▶ TEXT SEGMENT:
[Start of section]

Republican Coalition Decries Treatment of Jan. 6 Defendants in ‘DC Gulag’

Republican Coalition Decries Treatment of Jan. 6 Defendants in ‘DC Gulag’
U.S. Rep. Marjorie Taylor Greene (R-Ga.) speaks during a press conference on the House January 6 Committee hearings at the U.S. Capitol in Washington on June 15, 2022. (Kevin Dietsch/Getty Images)
Joseph Lord
6/16/2022
Updated:
6/16/2022
0:00

During a June 15 press conference, a small band of Republican lawmakers blasted the treatment of “political prisoners” in the “D.C. gulag,” discussing disturbing cases of mistreatment of defendants charged in the Jan. 6, 2021, Capitol breach and calling on other lawmakers to join them in decrying the situation.

In the wake of the Jan. 6, 2021, “Stop the Steal” rally, many supporters of President Donald Trump who entered the Capitol building were systematically rounded up. Many have been held in the D.C. jail awaiting trial for over a year, with numerous reports of horrific conditions inside the facility.

In December 2021 Rep. Marjorie Taylor Greene (R-Ga.), who has been one of the most outspoken critics of the treatment of these “political prisoners,” unveiled a report on the situation inside the D.C. jail.

These detainees have faced “nothing short of human rights violations,” Greene and a smattering of Republican colleagues said upon unveiling their report.
On June 15, a group of Republican congressmen, including Reps. Greene, Louie Gohmert (R-Texas), Andy Biggs (R-Ariz.), and Troy Nehls (R-Texas), again hosted a conference to bring attention to the treatment of these detainees, bringing to light new information about the abuses they have suffered.

‘What If It Was You?’: Greene Decries Conditions In ‘DC Gulag’

During an impassioned speech, Greene blasted the treatment of detainees in what she called the “D.C. gulag.”

[End of section]

▶ PROVIDED RECORDS:

[Start of section]

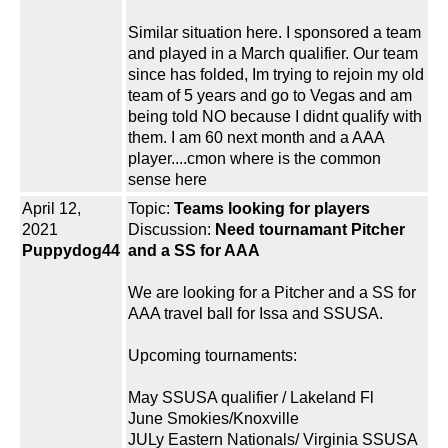
Similar situation here. I sponsored a team
and played in a March qualifier. Our team
since has folded, Im trying to rejoin my old
team of 5 years and go to Vegas and am
being told NO because I didnt qualify with
them. I am 60 next month and a AAA
player....cmon where is the common
sense here
April 12,
Topic:
Teams looking for players
2021
Discussion:
Need tournamant Pitcher
Puppydog44
and a SS for AAA
We are looking for a Pitcher and a SS for
AAA travel ball for Issa and SSUSA.
Upcoming tournaments:
May SSUSA qualifier / Lakeland Fl
June Smokies/Knoxville
JULy Eastern Nationals/ Virginia SSUSA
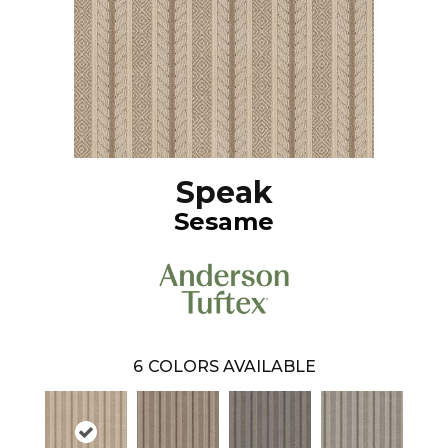
Speak
Sesame
6
COLORS AVAILABLE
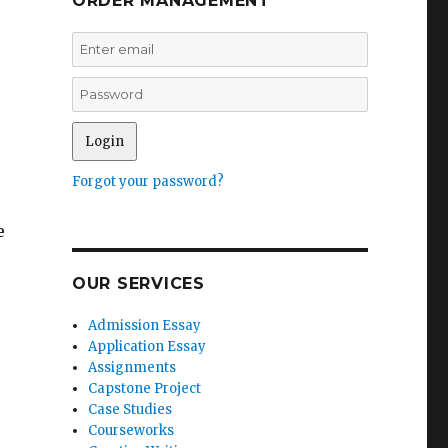
ORDER MANAGEMENT
Forgot your password?
e
OUR SERVICES
Admission Essay
Application Essay
Assignments
Capstone Project
Case Studies
Courseworks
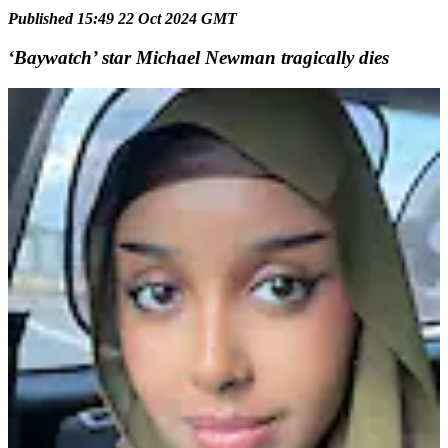
Published 15:49 22 Oct 2024 GMT
‘Baywatch’ star Michael Newman tragically dies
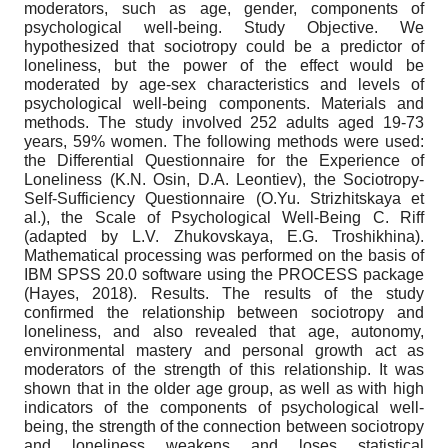
moderators, such as age, gender, components of
psychological well-being. Study Objective. We
hypothesized that sociotropy could be a predictor of
loneliness, but the power of the effect would be
moderated by age-sex characteristics and levels of
psychological well-being components. Materials and
methods. The study involved 252 adults aged 19-73
years, 59% women. The following methods were used:
the Differential Questionnaire for the Experience of
Loneliness (K.N. Osin, D.A. Leontiev), the Sociotropy-
Self-Sufficiency Questionnaire (O.Yu. Strizhitskaya et
al.), the Scale of Psychological Well-Being C. Riff
(adapted by L.V. Zhukovskaya, E.G. Troshikhina).
Mathematical processing was performed on the basis of
IBM SPSS 20.0 software using the PROCESS package
(Hayes, 2018). Results. The results of the study
confirmed the relationship between sociotropy and
loneliness, and also revealed that age, autonomy,
environmental mastery and personal growth act as
moderators of the strength of this relationship. It was
shown that in the older age group, as well as with high
indicators of the components of psychological well-
being, the strength of the connection between sociotropy
and loneliness weakens and loses statistical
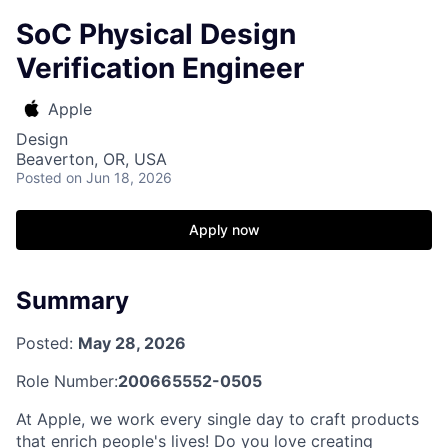
SoC Physical Design
Verification Engineer
Apple
Design
Beaverton, OR, USA
Posted
on Jun 18, 2026
Apply now
Summary
Posted:
May 28, 2026
Role Number:
200665552-0505
At Apple, we work every single day to craft products
that enrich people's lives! Do you love creating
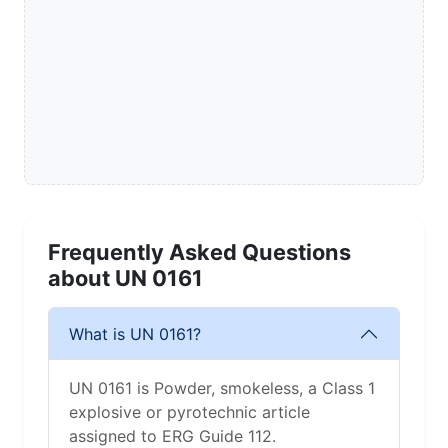
Frequently Asked Questions
about UN 0161
What is UN 0161?
UN 0161 is Powder, smokeless, a Class 1
explosive or pyrotechnic article
assigned to ERG Guide 112.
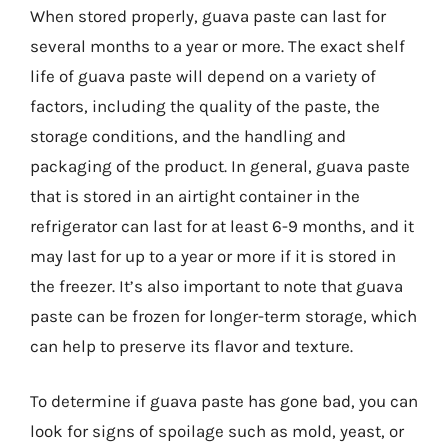
When stored properly, guava paste can last for
several months to a year or more. The exact shelf
life of guava paste will depend on a variety of
factors, including the quality of the paste, the
storage conditions, and the handling and
packaging of the product. In general, guava paste
that is stored in an airtight container in the
refrigerator can last for at least 6-9 months, and it
may last for up to a year or more if it is stored in
the freezer. It’s also important to note that guava
paste can be frozen for longer-term storage, which
can help to preserve its flavor and texture.
To determine if guava paste has gone bad, you can
look for signs of spoilage such as mold, yeast, or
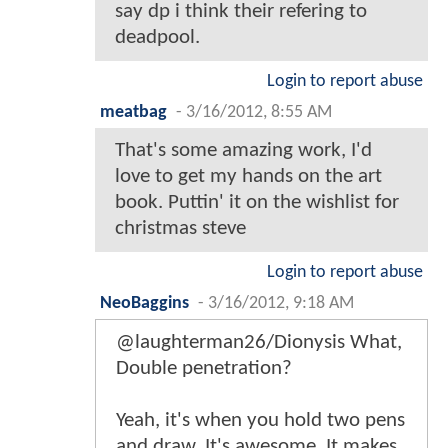
say dp i think their refering to
deadpool.
Login to report abuse
meatbag
-
3/16/2012, 8:55 AM
That's some amazing work, I'd
love to get my hands on the art
book. Puttin' it on the wishlist for
christmas steve
Login to report abuse
NeoBaggins
-
3/16/2012, 9:18 AM
@laughterman26/Dionysis What,
Double penetration?
Yeah, it's when you hold two pens
and draw. It's awesome. It makes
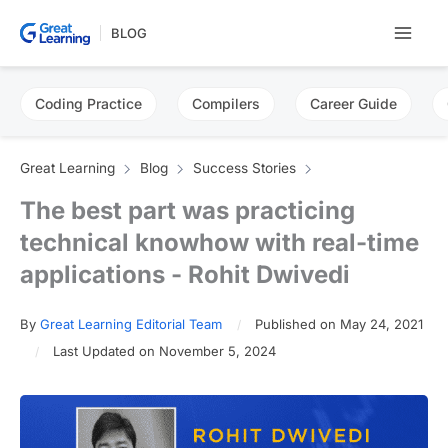
Skip
BLOG
to
content
Coding Practice
Compilers
Career Guide
Great Learning
Blog
Success Stories
The best part was practicing
technical knowhow with real-time
applications - Rohit Dwivedi
By
Great Learning Editorial Team
Published on May 24, 2021
Last Updated on November 5, 2024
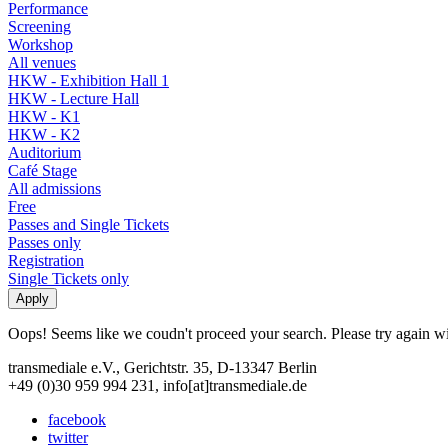
Performance
Screening
Workshop
All venues
HKW - Exhibition Hall 1
HKW - Lecture Hall
HKW - K1
HKW - K2
Auditorium
Café Stage
All admissions
Free
Passes and Single Tickets
Passes only
Registration
Single Tickets only
Oops! Seems like we coudn't proceed your search. Please try again with
transmediale e.V., Gerichtstr. 35, D-13347 Berlin
+49 (0)30 959 994 231, info[at]transmediale.de
facebook
twitter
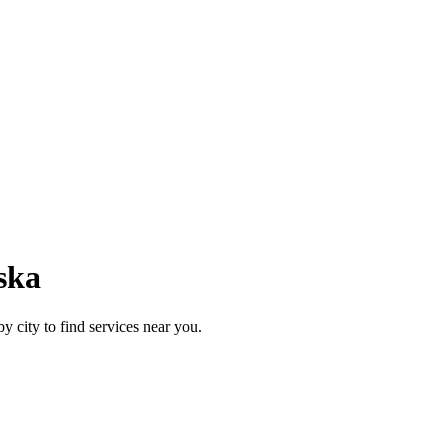
ska
y city to find services near you.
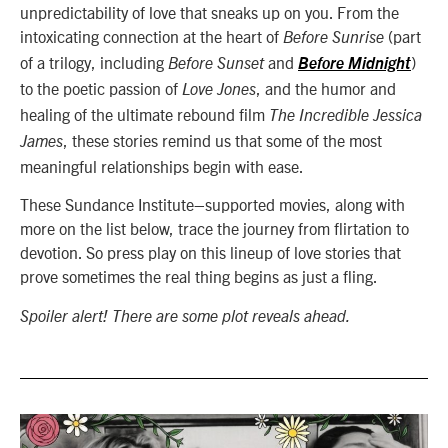
unpredictability of love that sneaks up on you. From the
intoxicating connection at the heart of
(part
Before Sunrise
of a trilogy, including
and
)
Before Sunset
Before Midnight
to the poetic passion of
, and the humor and
Love Jones
healing of the ultimate rebound film
The Incredible Jessica
,
these stories remind us that some of the most
James
meaningful relationships begin with ease.
These Sundance Institute–supported movies, along with
more on the list below, trace the journey from flirtation to
devotion. So press play on this lineup of love stories that
prove sometimes the real thing begins as just a fling.
Spoiler alert! There are some plot reveals ahead.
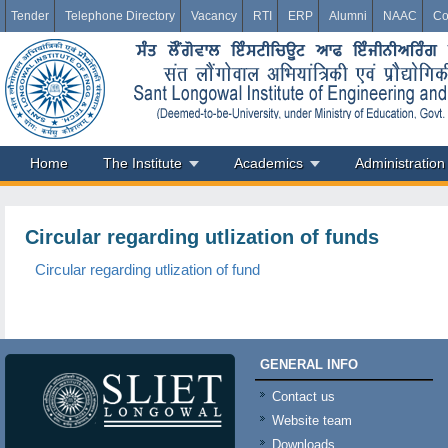
Tender
Telephone Directory
Vacancy
RTI
ERP
Alumni
NAAC
Co
Home
The Institute
Academics
Administration
Circular regarding utlization of funds
Circular regarding utlization of fund
GENERAL INFO
Contact us
Website team
Downloads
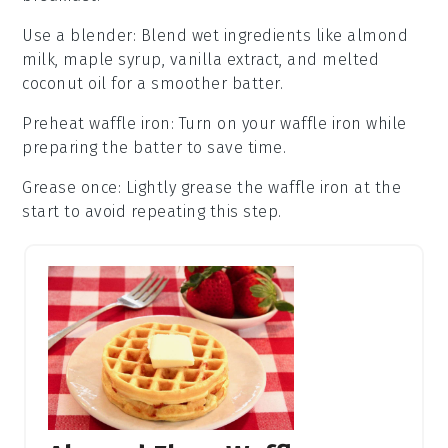
Use a blender
: Blend wet ingredients like
almond
milk
,
maple syrup
,
vanilla extract
, and melted
coconut oil
for a smoother batter.
Preheat waffle iron
: Turn on your
waffle iron
while
preparing the batter to save time.
Grease once
: Lightly grease the
waffle iron
at the
start to avoid repeating this step.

[End of section]

▶ WHAT NEEDS TO BE DONE:
Repeat the passage from the Jan. 6 defendants article from "Joseph Lord" to "decrying the situation.", replacing "lawmakers" with "legislators".

▶ EXERCISE RESPONSE:
Joseph Lord
6/16/2022
Updated:
6/16/2022
0:00

During a June 15 press conference, a small band of Republican legislators blasted the treatment of “political prisoners” in the “D.C. gulag,” discussing disturbing cases of mistreatment of defendants charged in the Jan. 6, 2021, Capitol breach and calling on other legislators to join them in decrying the situation.